## Exercise instructions:
Using the word "Kartini" as the filter, copy each matching line from the records.

(Dataset entries)
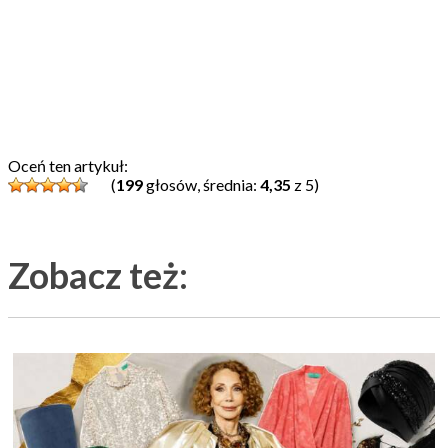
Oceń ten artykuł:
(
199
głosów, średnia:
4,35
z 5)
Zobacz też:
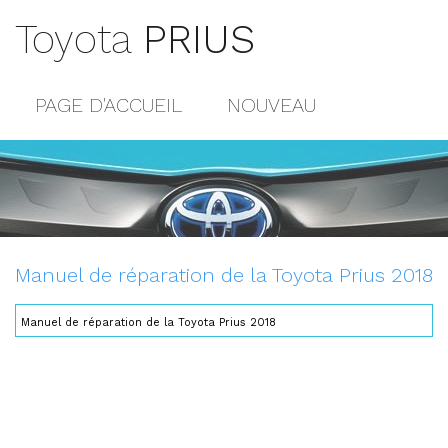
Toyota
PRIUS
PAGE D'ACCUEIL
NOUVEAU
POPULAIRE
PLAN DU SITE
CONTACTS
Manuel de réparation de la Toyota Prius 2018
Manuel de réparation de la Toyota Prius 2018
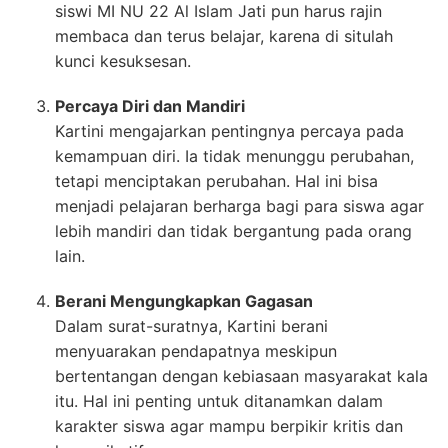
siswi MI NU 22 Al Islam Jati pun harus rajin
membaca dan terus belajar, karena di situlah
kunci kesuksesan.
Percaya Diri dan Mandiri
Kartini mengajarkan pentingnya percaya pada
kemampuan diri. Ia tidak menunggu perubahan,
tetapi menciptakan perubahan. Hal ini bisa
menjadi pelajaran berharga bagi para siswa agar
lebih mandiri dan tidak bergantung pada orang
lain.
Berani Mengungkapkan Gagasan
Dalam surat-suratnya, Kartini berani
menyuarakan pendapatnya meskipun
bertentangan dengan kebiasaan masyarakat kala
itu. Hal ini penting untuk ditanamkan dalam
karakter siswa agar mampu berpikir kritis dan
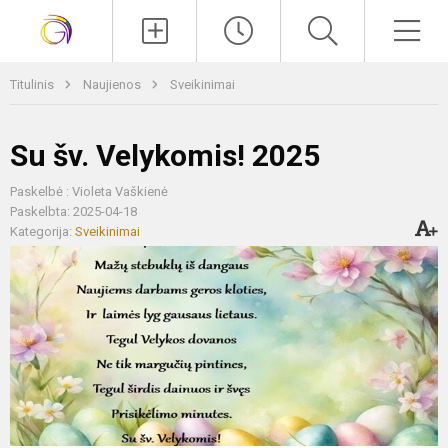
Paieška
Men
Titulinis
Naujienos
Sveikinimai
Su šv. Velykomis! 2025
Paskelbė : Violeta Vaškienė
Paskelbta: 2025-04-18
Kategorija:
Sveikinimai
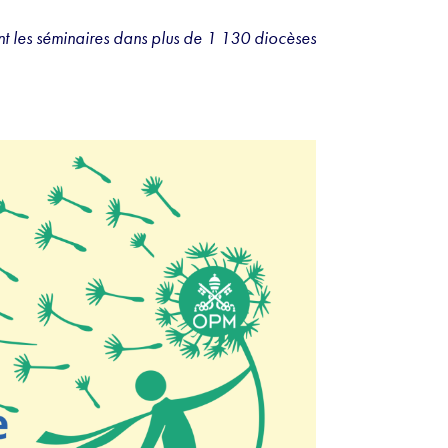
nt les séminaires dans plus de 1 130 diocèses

## Output:
Kartini mengajarkan pentingnya percaya pada
Dalam surat-suratnya, Kartini berani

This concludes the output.